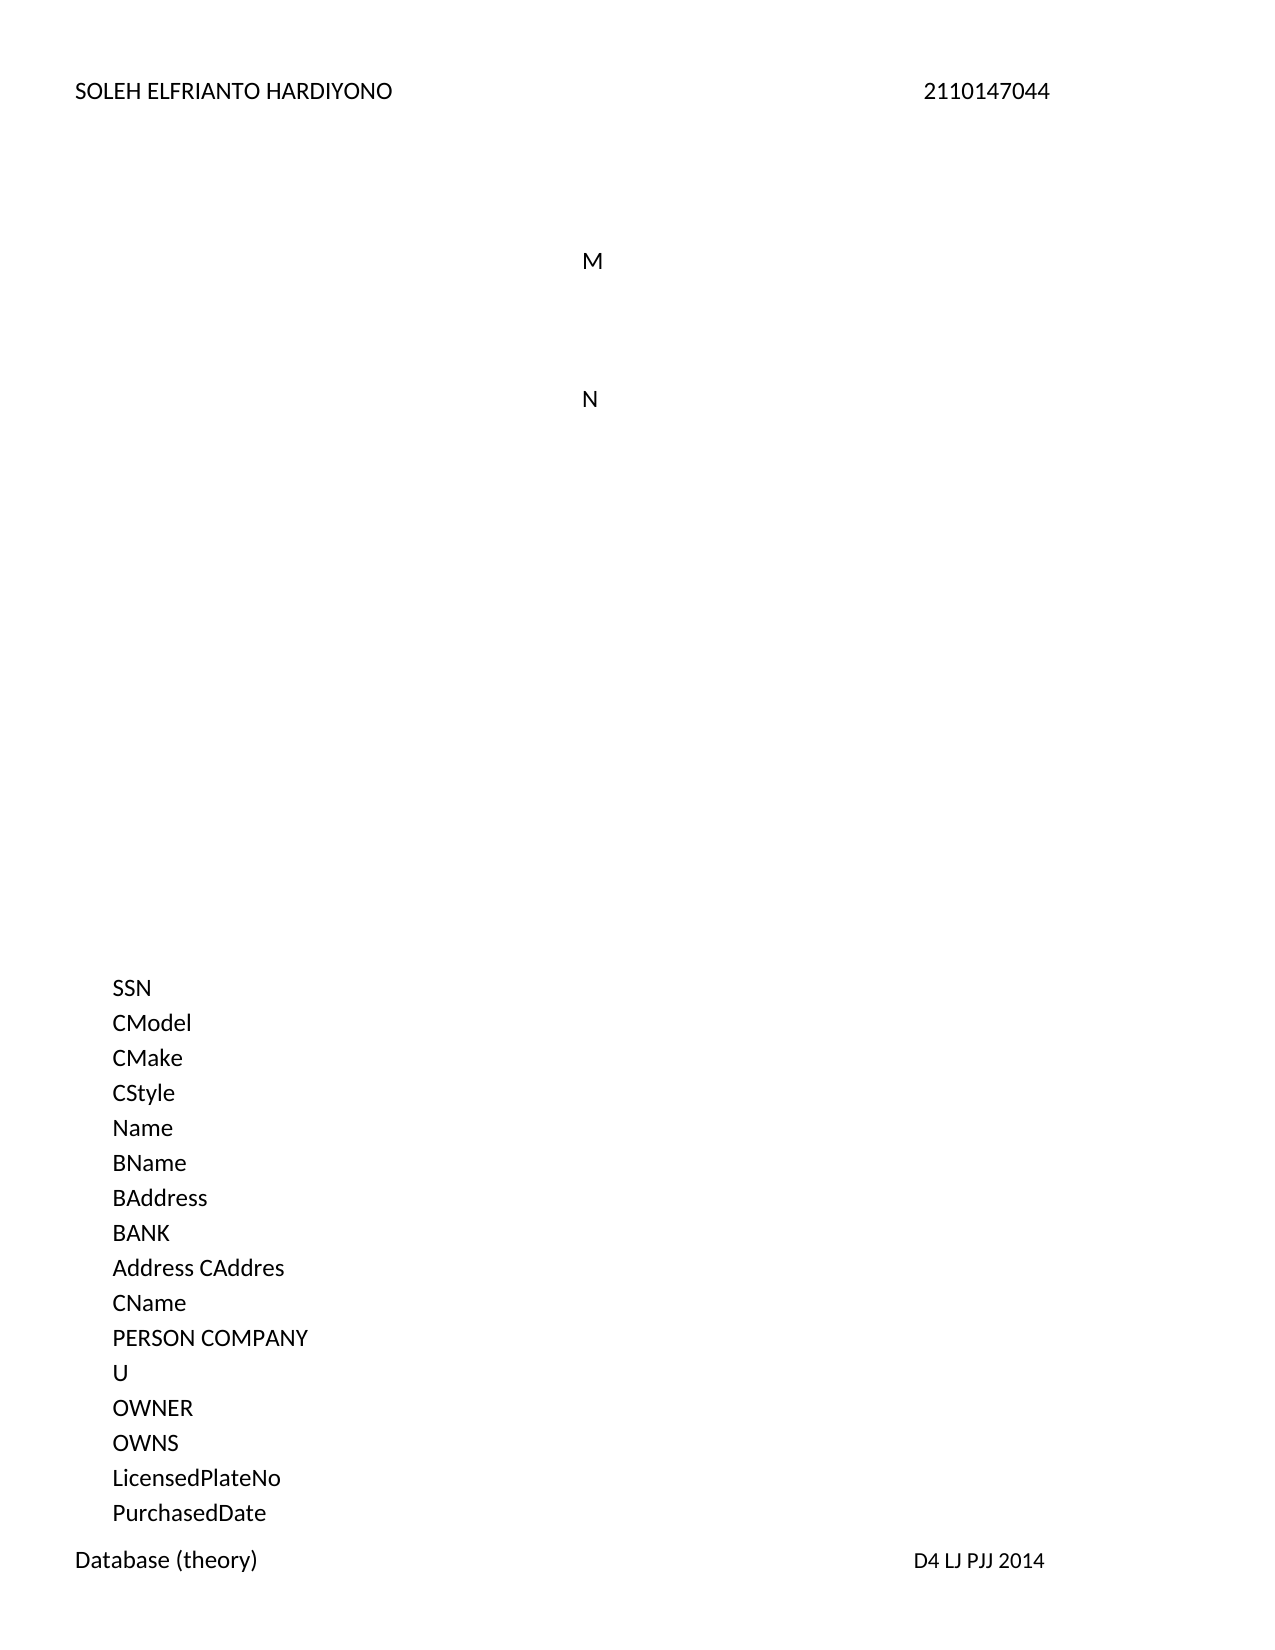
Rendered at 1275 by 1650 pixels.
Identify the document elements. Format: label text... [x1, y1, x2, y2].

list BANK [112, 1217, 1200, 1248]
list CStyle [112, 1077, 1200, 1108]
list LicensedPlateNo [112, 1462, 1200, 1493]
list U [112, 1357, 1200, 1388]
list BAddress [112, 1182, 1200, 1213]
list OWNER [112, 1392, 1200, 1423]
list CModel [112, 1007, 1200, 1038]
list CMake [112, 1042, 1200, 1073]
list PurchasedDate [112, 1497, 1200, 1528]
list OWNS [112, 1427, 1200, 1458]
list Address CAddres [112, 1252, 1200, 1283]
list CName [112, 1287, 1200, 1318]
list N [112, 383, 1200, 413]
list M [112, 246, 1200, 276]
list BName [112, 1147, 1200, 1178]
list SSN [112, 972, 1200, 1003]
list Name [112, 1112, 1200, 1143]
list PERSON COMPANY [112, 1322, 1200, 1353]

* * * *

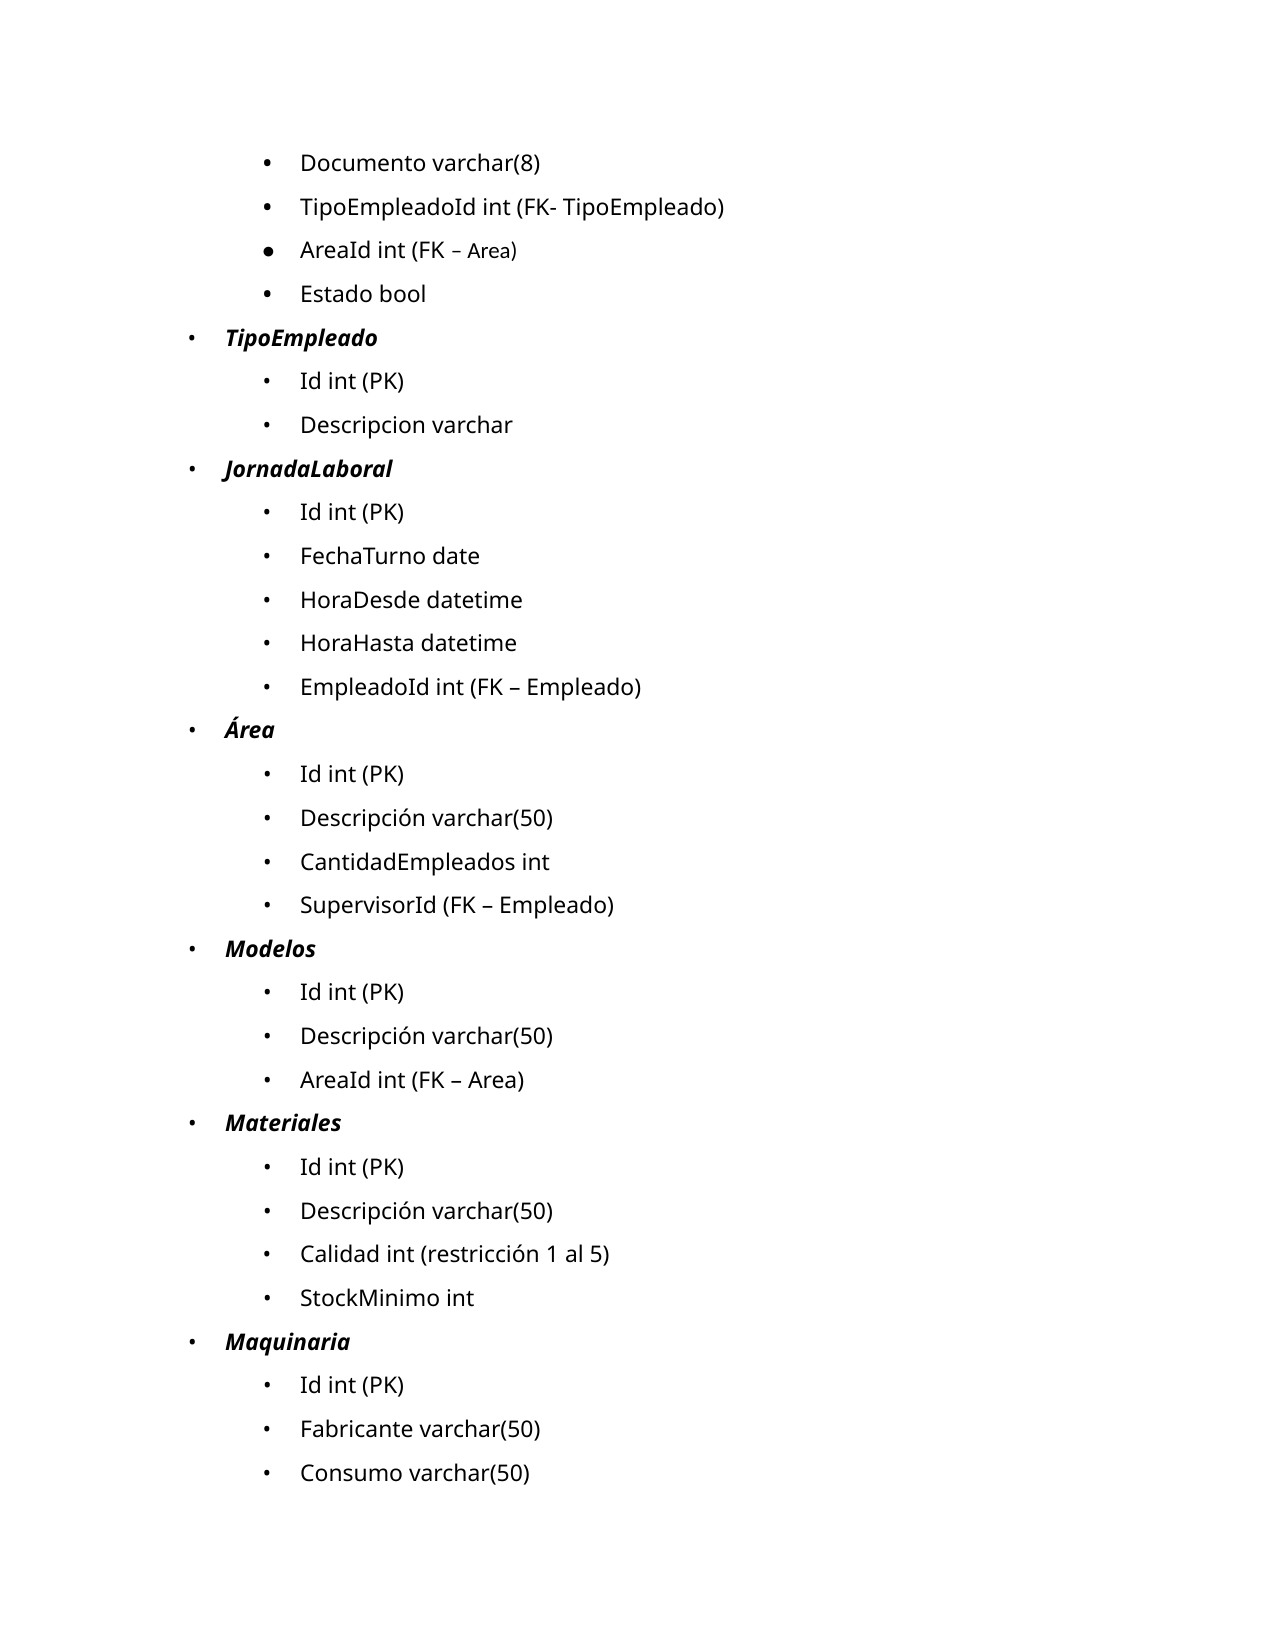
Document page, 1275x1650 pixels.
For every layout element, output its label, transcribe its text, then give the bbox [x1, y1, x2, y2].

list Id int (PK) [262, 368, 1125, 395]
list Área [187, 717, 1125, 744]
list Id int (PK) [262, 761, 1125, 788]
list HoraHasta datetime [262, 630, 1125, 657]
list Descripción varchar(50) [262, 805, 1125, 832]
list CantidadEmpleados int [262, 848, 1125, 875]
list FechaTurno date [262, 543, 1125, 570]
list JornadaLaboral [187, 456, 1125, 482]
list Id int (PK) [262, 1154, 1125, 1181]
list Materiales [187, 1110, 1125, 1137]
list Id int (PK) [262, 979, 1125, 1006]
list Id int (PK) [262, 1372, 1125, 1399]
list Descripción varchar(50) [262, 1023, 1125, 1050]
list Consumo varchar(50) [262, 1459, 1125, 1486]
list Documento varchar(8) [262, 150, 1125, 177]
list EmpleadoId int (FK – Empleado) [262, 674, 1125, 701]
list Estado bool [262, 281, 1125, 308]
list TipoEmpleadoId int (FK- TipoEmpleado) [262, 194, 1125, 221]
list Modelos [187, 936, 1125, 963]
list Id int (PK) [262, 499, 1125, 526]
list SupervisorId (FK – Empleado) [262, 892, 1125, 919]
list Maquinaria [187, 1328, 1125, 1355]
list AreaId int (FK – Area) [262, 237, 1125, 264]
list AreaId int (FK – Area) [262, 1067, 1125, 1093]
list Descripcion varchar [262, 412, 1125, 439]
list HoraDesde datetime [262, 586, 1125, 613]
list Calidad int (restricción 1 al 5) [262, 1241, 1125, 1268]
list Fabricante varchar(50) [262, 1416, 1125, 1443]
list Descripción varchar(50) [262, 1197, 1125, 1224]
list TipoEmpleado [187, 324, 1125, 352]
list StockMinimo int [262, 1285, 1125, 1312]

* * * *

• TASK DIRECTIONS:
Above are the records. Identify each line that contains the word "pixels".

• TASK SOLUTION:
Rendered at 1275 by 1650 pixels.
Document page, 1275x1650 pixels.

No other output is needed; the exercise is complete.